HELEN (coming slowly up to Mr. Burley, and still gazing earnestly into
his face).--"Ah, sir, Leonard says you have a kind heart, and that you
have served him; he cannot ask you to leave the house; and so I, who have
never served him, am to go hence and live alone."
BURLEY (moved).--"You go, my little lady; and why? Can we not all live
together?"
HELEN.--"No, sir. I left everything to come to Leonard, for we had met
first at my father's grave; but you rob me of him, and I have no other
friend on earth."
BURLEY (discomposed).--"Explain yourself. Why must you leave him because
I come?"
Helen looked at Mr. Burley again, long and wistfully, but made no answer.
BURLEY (with a gulp).--"Is it because he thinks I am not fit company for
you?"
Helen bowed her head.
Burley winced, and after a moment's pause said, "He is right."
HELEN (obeying the impulse of her heart, springs forward and takes
Burley's hand).--"Ah, sir," she cried, "before he knew you he was so
different; then he was cheerful, then, even when his first disappointment
came, I grieved and wept but I felt he would conquer still, for his heart
was so good and pure. Oh, sir, don't think I reproach you; but what is
to become of him if--if---No, it is not for myself I speak. I know that
if I was here, that if he had me to care for, he would come home early,
and work patiently, and--and--that I might save him. But now when I am
gone, and you live with him,--you to whom he is grateful, you whom he
would follow against his own conscience (you must see that, sir), what is
to become of him?"
Helen's voice died in sobs.
Burley took three or four long strides through the room; he was greatly
agitated. "I am a demon," he murmured. "I never saw it before; but it
is true, I should be this boy's ruin." Tears stood in his eyes, he
paused abruptly, made a clutch at his hat, and turned to the door.

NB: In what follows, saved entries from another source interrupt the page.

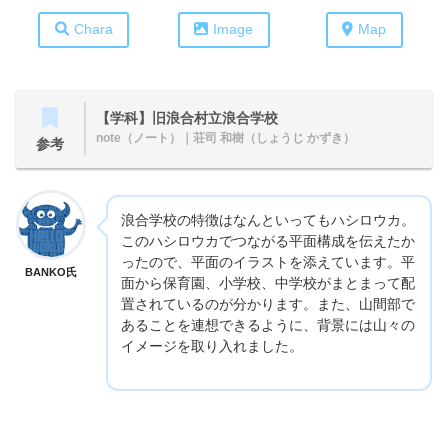
Chara
Image
Map
【学科】旧浪合村立浪合学校
note（ノート）
｜荘司 和樹（しょうじ かずき）
参考
浪合学校の特徴はなんといってもハシロウカ。
このハシロウカでつながる平面構成を伝えたか
ったので、平面のイラストを添えています。平
BANKO氏
面から保育園、小学校、中学校がまとまって配
置されているのが分かります。また、山間部で
あることを連想できるように、背景には山々の
イメージを取り入れました。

Helen stopped the way, and taking him gently by the arm, said, "Oh, sir,
forgive me,--I have pained you;" and looked up at him with a
compassionate expression, that indeed made the child's sweet face
as that of an angel.
Burley bent down as if to kiss her, and then drew back, perhaps with a
sentiment that his lips were not worthy to touch that innocent brow.

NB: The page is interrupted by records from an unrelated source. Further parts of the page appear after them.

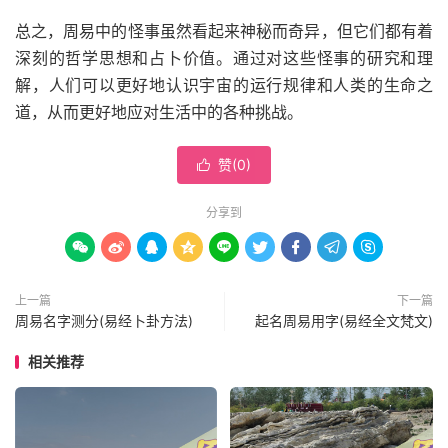
总之，周易中的怪事虽然看起来神秘而奇异，但它们都有着
深刻的哲学思想和占卜价值。通过对这些怪事的研究和理
解，人们可以更好地认识宇宙的运行规律和人类的生命之
道，从而更好地应对生活中的各种挑战。
赞(
0
)

分享到









上一篇
下一篇
周易名字测分(易经卜卦方法)
起名周易用字(易经全文梵文)
相关推荐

"If I had had a sister,--a child like you, little one," he muttered,
"perhaps I too might have been saved in time. Now--"
"Ah, now you may stay, sir; I don't fear you any more."
"No, no; you would fear me again ere night-time, and I might not be
always in the right mood to listen to a voice like yours, child. Your
Leonard has a noble heart and rare gifts. He should rise yet, and he
shall. I will not drag him into the mire. Good-by,--you will see me no
more." He broke from Helen, cleared the stairs with a bound, and was out
of the house.
When Leonard returned he was surprised to hear his unwelcome guest was
gone,--but Helen did not venture to tell him of her interposition. She
knew instinctively how such officiousness would mortify and offend the
pride of man; but she never again spoke harshly of poor Burley. Leonard
supposed that he should either see or hear of the humourist in the course
of the day. Finding he did not, he went in search of him at his old
haunts; but no trace. He inquired at the "Beehive" if they knew there of
his new address, but no tidings of Burley could be obtained.
As he came home disappointed and anxious, for he felt uneasy as to the
disappearance of his wild friend, Mrs. Smedley met him at the door.
"Please, sir, suit yourself with another lodging," said she. "I can have
no such singings and shoutings going on at night in my house. And that
poor little girl, too! you should be ashamed of yourself."